Bajo este paradigma, las fuerzas socialdemócratas (aka progresistas) pasan a operar con una óptica liberal: el problema no es el sistema capitalista con sus relaciones de clase y su dinámica de explotación permanente y crecimiento perpetuo sostenido sobre la inoculación en el ser humano de un apetito descontrolado, sino la desigualdad de oportunidades dentro de ese sistema. O dicho más gráficamente: el problema no es consumir en exceso y explotar al resto de la naturaleza sino quién tiene el privilegio de hacerlo. Se asume, por tanto, el capitalismo como único sistema. Es un sistema que hay que mejorar mediante la intervención estatal, pero es el único sistema y no hay que propugnar una alternativa sino parchearlo.

- _REQUISITOS DEL EJERCICIO_:
A. Responde a estas preguntas según el fragmento sobre la socialdemocracia:
(i) ¿Qué otro nombre reciben las fuerzas socialdemócratas?
(ii) Bajo la óptica liberal, ¿cuál es el problema en lugar del sistema capitalista?
(iii) ¿Mediante qué hay que mejorar el sistema?
B. Indica si cada afirmación concuerda con el fragmento sobre la socialdemocracia y cita las palabras que lo deciden:
(i) Se asume el capitalismo como único sistema.
(ii) Hay que propugnar una alternativa al capitalismo.
(iii) Dicho gráficamente, el problema es quién tiene el privilegio de consumir en exceso y explotar al resto de la naturaleza.
C. Prosigue el fragmento sobre la socialdemocracia a partir de su última oración.

- _DATOS DE ENTRADA_:
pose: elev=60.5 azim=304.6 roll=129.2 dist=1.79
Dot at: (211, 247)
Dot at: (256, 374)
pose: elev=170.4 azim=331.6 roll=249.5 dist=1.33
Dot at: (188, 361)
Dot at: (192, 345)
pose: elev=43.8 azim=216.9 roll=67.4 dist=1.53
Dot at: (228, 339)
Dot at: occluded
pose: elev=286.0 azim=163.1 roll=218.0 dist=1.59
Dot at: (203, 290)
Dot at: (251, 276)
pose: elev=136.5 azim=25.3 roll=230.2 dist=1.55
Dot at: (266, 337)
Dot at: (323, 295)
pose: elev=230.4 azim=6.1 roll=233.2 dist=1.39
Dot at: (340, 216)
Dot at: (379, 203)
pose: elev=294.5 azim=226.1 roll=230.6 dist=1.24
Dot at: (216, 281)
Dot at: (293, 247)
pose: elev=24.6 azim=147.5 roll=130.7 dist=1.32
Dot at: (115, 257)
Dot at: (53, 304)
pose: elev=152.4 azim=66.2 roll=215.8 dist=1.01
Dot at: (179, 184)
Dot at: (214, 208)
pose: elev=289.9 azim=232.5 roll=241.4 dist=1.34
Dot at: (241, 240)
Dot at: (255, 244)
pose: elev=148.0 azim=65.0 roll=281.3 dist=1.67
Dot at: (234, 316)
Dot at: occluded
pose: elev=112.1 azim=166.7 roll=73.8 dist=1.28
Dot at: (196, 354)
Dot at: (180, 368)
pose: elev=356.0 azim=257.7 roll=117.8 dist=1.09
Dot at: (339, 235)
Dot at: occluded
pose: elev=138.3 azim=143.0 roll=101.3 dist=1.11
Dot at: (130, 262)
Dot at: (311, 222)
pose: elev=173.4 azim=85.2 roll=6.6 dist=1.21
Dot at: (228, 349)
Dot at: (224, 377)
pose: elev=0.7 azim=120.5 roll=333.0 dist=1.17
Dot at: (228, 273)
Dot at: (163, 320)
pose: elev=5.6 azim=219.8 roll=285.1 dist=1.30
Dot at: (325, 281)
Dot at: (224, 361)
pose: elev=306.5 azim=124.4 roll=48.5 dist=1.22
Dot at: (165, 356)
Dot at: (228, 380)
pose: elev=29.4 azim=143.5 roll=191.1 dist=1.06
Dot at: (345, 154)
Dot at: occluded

- _RESPUESTAS DEL EJERCICIO_:
A.
(i) Progresistas.
(ii) La desigualdad de oportunidades dentro de ese sistema.
(iii) Mediante la intervención estatal.

B.
(i) Sí: "Se asume, por tanto, el capitalismo como único sistema."
(ii) No: "no hay que propugnar una alternativa sino parchearlo"
(iii) Sí: "el problema no es consumir en exceso y explotar al resto de la naturaleza sino quién tiene el privilegio de hacerlo"

C.
De este modo, en lugar de su inicial misión histórica de buscar la emancipación de la clase obrera y, por extensión, del género humano a través de la acción política colectiva, la socialdemocracia construye una salida individual consistente en la supuesta movilidad social que permitirá a los elegidos dejar de ser obreros elevándose mediante el ascensor social hacia el cielo de las capas medias, donde podrán disfrutar de las ambrosías que el sistema provee.
En un momento histórico en el que el andamiaje de la socialdemocracia como forma del sistema capitalista quiebra irremediablemente al chocar con los límites ecológicos y en consecuencia económicos, el fetiche de la educación superior, hasta ahora una suerte de opio del pueblo que adormece la mediante la expectativa de enajenarse de la propia clase, debe también quebrarse. En el marco de relaciones del sistema capitalista el título universitario no sólo no garantiza nada sino que incluso lejos de resultar liberador puede ser otro instrumento de dominación que retrase los cambios que imprescindiblemente han de darse, si queremos sobrevivir.

Lúcido artículo. Se me ocurren dos cosas. Que los licenciados suelen tener faltas de ortografía pavorosas, lo que indica que no leen. Y la otra es que el partido comunista cuando era stalinista se resistió con todas sus fuerzas a aceptar la propuesta verde.
Algo se está cociendo y lo viejo se resite a morir.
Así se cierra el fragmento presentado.